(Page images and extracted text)
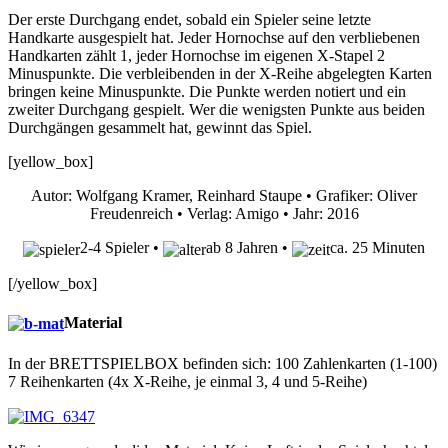
Der erste Durchgang endet, sobald ein Spieler seine letzte
Handkarte ausgespielt hat. Jeder Hornochse auf den verbliebenen
Handkarten zählt 1, jeder Hornochse im eigenen X-Stapel 2
Minuspunkte. Die verbleibenden in der X-Reihe abgelegten Karten
bringen keine Minuspunkte. Die Punkte werden notiert und ein
zweiter Durchgang gespielt. Wer die wenigsten Punkte aus beiden
Durchgängen gesammelt hat, gewinnt das Spiel.
[yellow_box]
Autor: Wolfgang Kramer, Reinhard Staupe • Grafiker: Oliver
Freudenreich • Verlag: Amigo • Jahr: 2016
2-4 Spieler •
ab 8 Jahren •
ca. 25 Minuten
[/yellow_box]
Material
In der BRETTSPIELBOX befinden sich: 100 Zahlenkarten (1-100)
7 Reihenkarten (4x X-Reihe, je einmal 3, 4 und 5-Reihe)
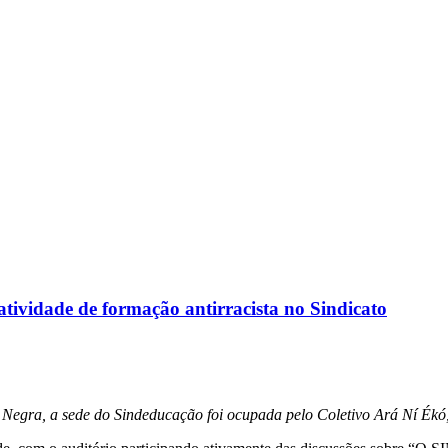
vidade de formação antirracista no Sindicato
egra, a sede do Sindeducação foi ocupada pelo Coletivo Ará Ní Ékó, 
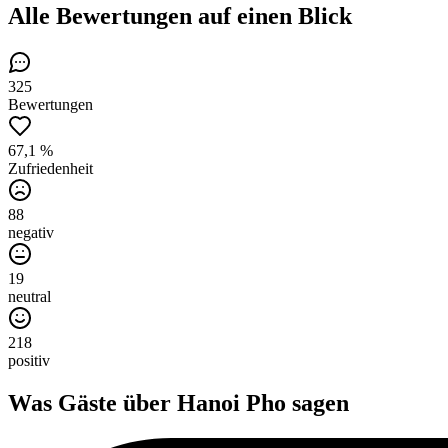
Alle Bewertungen
auf einen Blick
325
Bewertungen
67,1 %
Zufriedenheit
88
negativ
19
neutral
218
positiv
Was Gäste über
Hanoi Pho
sagen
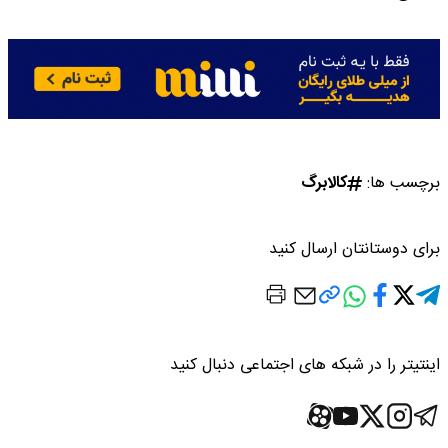
برچسب ها:
کالابرگ
برای دوستانتان ارسال کنید
اینتیتر را در شبکه های اجتماعی دنبال کنید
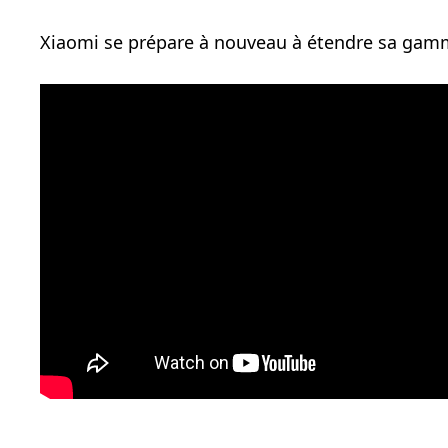
Xiaomi se prépare à nouveau à étendre sa gamme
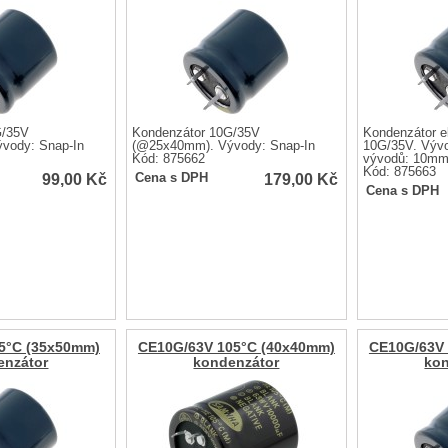
G/35V
Kondenzátor 10G/35V
Kondenzátor el
vody: Snap-In
(@25x40mm). Vývody: Snap-In
10G/35V. Vývo
Kód: 875662
vývodů: 10m
Kód: 875663
99,00
Kč
179,00
Kč
Cena s DPH
Cena s DPH
5°C (35x50mm)
CE10G/63V 105°C (40x40mm)
CE10G/63V 
enzátor
kondenzátor
kon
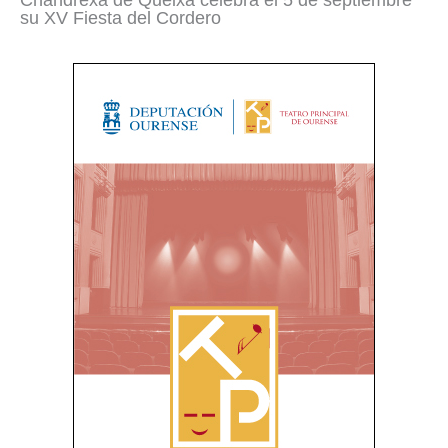
Chandrexa de Queixa celebra el 5 de septiembre
su XV Fiesta del Cordero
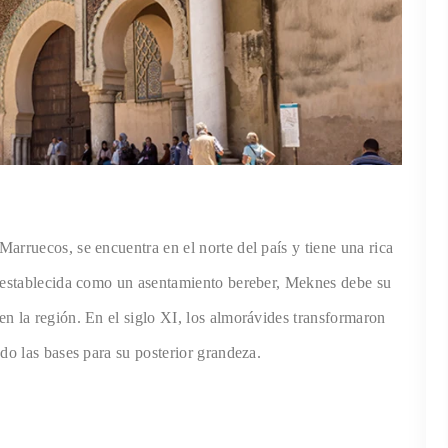
Marruecos, se encuentra en el norte del país y tiene una rica
e establecida como un asentamiento bereber, Meknes debe su
n la región. En el siglo XI, los almorávides transformaron
do las bases para su posterior grandeza.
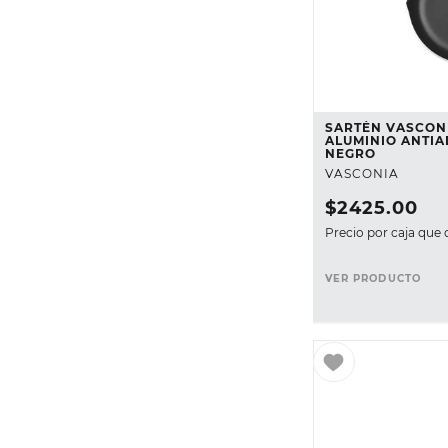
SARTÉN VASCON
ALUMINIO ANTIA
NEGRO
VASCONIA
$
2425
.
00
Precio por caja que 
VER PRODUCTO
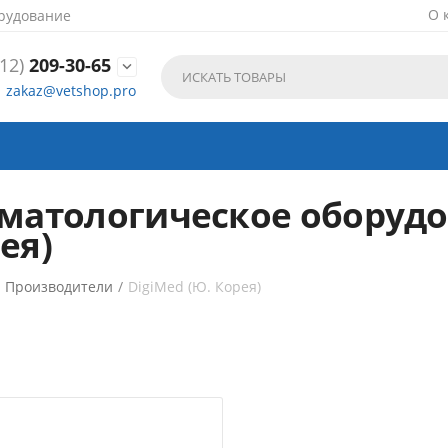
О 
рудование
12)
209-30-65

zakaz@vetshop.pro
матологическое оборудо
ея)
/
Производители
/
DigiMed (Ю. Корея)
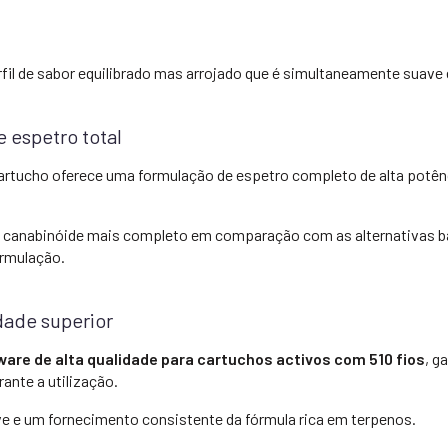
il de sabor equilibrado mas arrojado que é simultaneamente suave e
 espetro total
cartucho oferece uma formulação de espetro completo de alta potênc
il canabinóide mais completo em comparação com as alternativas 
ormulação.
dade superior
are de alta qualidade para cartuchos activos com 510 fios
, g
ante a utilização.
e e um fornecimento consistente da fórmula rica em terpenos.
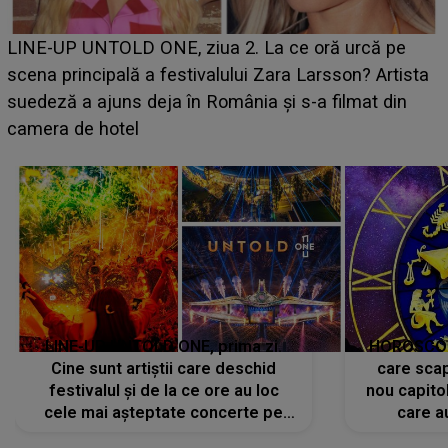
Ce a dezvăluit noua concurentă din "Casa Iubirii" l-a
luat prin surprindere pe Emanuel. CINE ESTE
BĂIATUL VIZAT de Alexandra?! Aflându-se în fața
faptului împlinit, A RECUNOSCUT IMEDIAT: "Am
avut..."
LINE-UP UNTOLD ONE, prima zi.
HOROSCOP 
Cine sunt artiștii care deschid
care scap
festivalul și de la ce ore au loc
nou capitol
cele mai așteptate concerte pe
care a
scena principală?
perioadă 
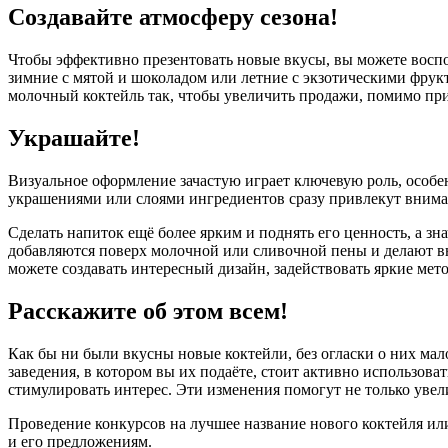
Создавайте атмосферу сезона!
Чтобы эффективно презентовать новые вкусы, вы можете воспол
зимние с мятой и шоколадом или летние с экзотическими фрук
молочный коктейль так, чтобы увеличить продажи, помимо пр
Украшайте!
Визуальное оформление зачастую играет ключевую роль, особе
украшениями или слоями ингредиентов сразу привлекут внима
Сделать напиток ещё более ярким и поднять его ценность, а зн
добавляются поверх молочной или сливочной пены и делают в
можете создавать интересный дизайн, задействовать яркие мето
Расскажите об этом всем!
Как бы ни были вкусны новые коктейли, без огласки о них ма
заведения, в котором вы их подаёте, стоит активно использов
стимулировать интерес. Эти изменения помогут не только уве
Проведение конкурсов на лучшее название нового коктейля и
и его предложениям.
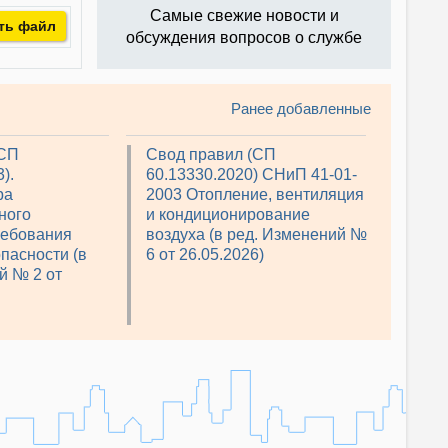
Самые свежие новости и
ть файл
обсуждения вопросов о службе
Ранее добавленные
(СП
Свод правил (СП
).
60.13330.2020) СНиП 41-01-
ра
2003 Отопление, вентиляция
ного
и кондиционирование
ребования
воздуха (в ред. Изменений №
пасности (в
6 от 26.05.2026)
й № 2 от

> _Task objective_
Could you rewrite the data above with "Minuspunkte" swapped for "Strafpunkte" each time it occurs, everything else unchanged and the pictures left out?

> _Written answer_
Der erste Durchgang endet, sobald ein Spieler seine letzte
Handkarte ausgespielt hat. Jeder Hornochse auf den verbliebenen
Handkarten zählt 1, jeder Hornochse im eigenen X-Stapel 2
Strafpunkte. Die verbleibenden in der X-Reihe abgelegten Karten
bringen keine Strafpunkte. Die Punkte werden notiert und ein
zweiter Durchgang gespielt. Wer die wenigsten Punkte aus beiden
Durchgängen gesammelt hat, gewinnt das Spiel.
[yellow_box]
Autor: Wolfgang Kramer, Reinhard Staupe • Grafiker: Oliver
Freudenreich • Verlag: Amigo • Jahr: 2016
2-4 Spieler •
ab 8 Jahren •
ca. 25 Minuten
[/yellow_box]
Material
In der BRETTSPIELBOX befinden sich: 100 Zahlenkarten (1-100)
7 Reihenkarten (4x X-Reihe, je einmal 3, 4 und 5-Reihe)
vidade de formação antirracista no Sindicato
egra, a sede do Sindeducação foi ocupada pelo Coletivo Ará Ní Ékó, 
Alle Bewertungen
auf einen Blick
325
Bewertungen
67,1 %
Zufriedenheit
88
negativ
19
neutral
218
positiv
Was Gäste über
Hanoi Pho
sagen
برچسب ها:
کالابرگ
برای دوستانتان ارسال کنید
اینتیتر را در شبکه های اجتماعی دنبال کنید
Xiaomi se prépare à nouveau à étendre sa gamme
G/35V
Kondenzátor 10G/35V
Kondenzátor el
vody: Snap-In
(@25x40mm). Vývody: Snap-In
10G/35V. Vývo
Kód: 875662
vývodů: 10m
Kód: 875663
99,00
Kč
179,00
Kč
Cena s DPH
Cena s DPH
5°C (35x50mm)
CE10G/63V 105°C (40x40mm)
CE10G/63V 
enzátor
kondenzátor
kon
Chandrexa de Queixa celebra el 5 de septiembre
su XV Fiesta del Cordero
Marruecos, se encuentra en el norte del país y tiene una rica
e establecida como un asentamiento bereber, Meknes debe su
n la región. En el siglo XI, los almorávides transformaron
do las bases para su posterior grandeza.
SARTÉN VASCON
ALUMINIO ANTIA
NEGRO
VASCONIA
$
2425
.
00
Precio por caja que 
VER PRODUCTO
О 
рудование
12)
209-30-65

zakaz@vetshop.pro
матологическое оборудо
ея)
/
Производители
/
DigiMed (Ю. Корея)
il de sabor equilibrado mas arrojado que é simultaneamente suave e
 espetro total
cartucho oferece uma formulação de espetro completo de alta potênc
il canabinóide mais completo em comparação com as alternativas 
ormulação.
dade superior
are de alta qualidade para cartuchos activos com 510 fios
, g
ante a utilização.
e e um fornecimento consistente da fórmula rica em terpenos.
Ce a dezvăluit noua concurentă din "Casa Iubirii" l-a
luat prin surprindere pe Emanuel. CINE ESTE
BĂIATUL VIZAT de Alexandra?! Aflându-se în fața
faptului împlinit, A RECUNOSCUT IMEDIAT: "Am
avut..."
LINE-UP UNTOLD ONE, prima zi.
HOROSCOP 
Cine sunt artiștii care deschid
care scap
festivalul și de la ce ore au loc
nou capitol
cele mai așteptate concerte pe
care a
scena principală?
perioadă 
Создавайте атмосферу сезона!
Чтобы эффективно презентовать новые вкусы, вы можете воспол
зимние с мятой и шоколадом или летние с экзотическими фрук
молочный коктейль так, чтобы увеличить продажи, помимо пр
Украшайте!
Визуальное оформление зачастую играет ключевую роль, особе
украшениями или слоями ингредиентов сразу привлекут внима
Сделать напиток ещё более ярким и поднять его ценность, а зн
добавляются поверх молочной или сливочной пены и делают в
можете создавать интересный дизайн, задействовать яркие мето
Расскажите об этом всем!
Как бы ни были вкусны новые коктейли, без огласки о них ма
заведения, в котором вы их подаёте, стоит активно использов
стимулировать интерес. Эти изменения помогут не только уве
Проведение конкурсов на лучшее название нового коктейля и
и его предложениям.
Самые свежие новости и
ть файл
обсуждения вопросов о службе
Ранее добавленные
(СП
Свод правил (СП
).
60.13330.2020) СНиП 41-01-
ра
2003 Отопление, вентиляция
ного
и кондиционирование
ребования
воздуха (в ред. Изменений №
пасности (в
6 от 26.05.2026)
й № 2 от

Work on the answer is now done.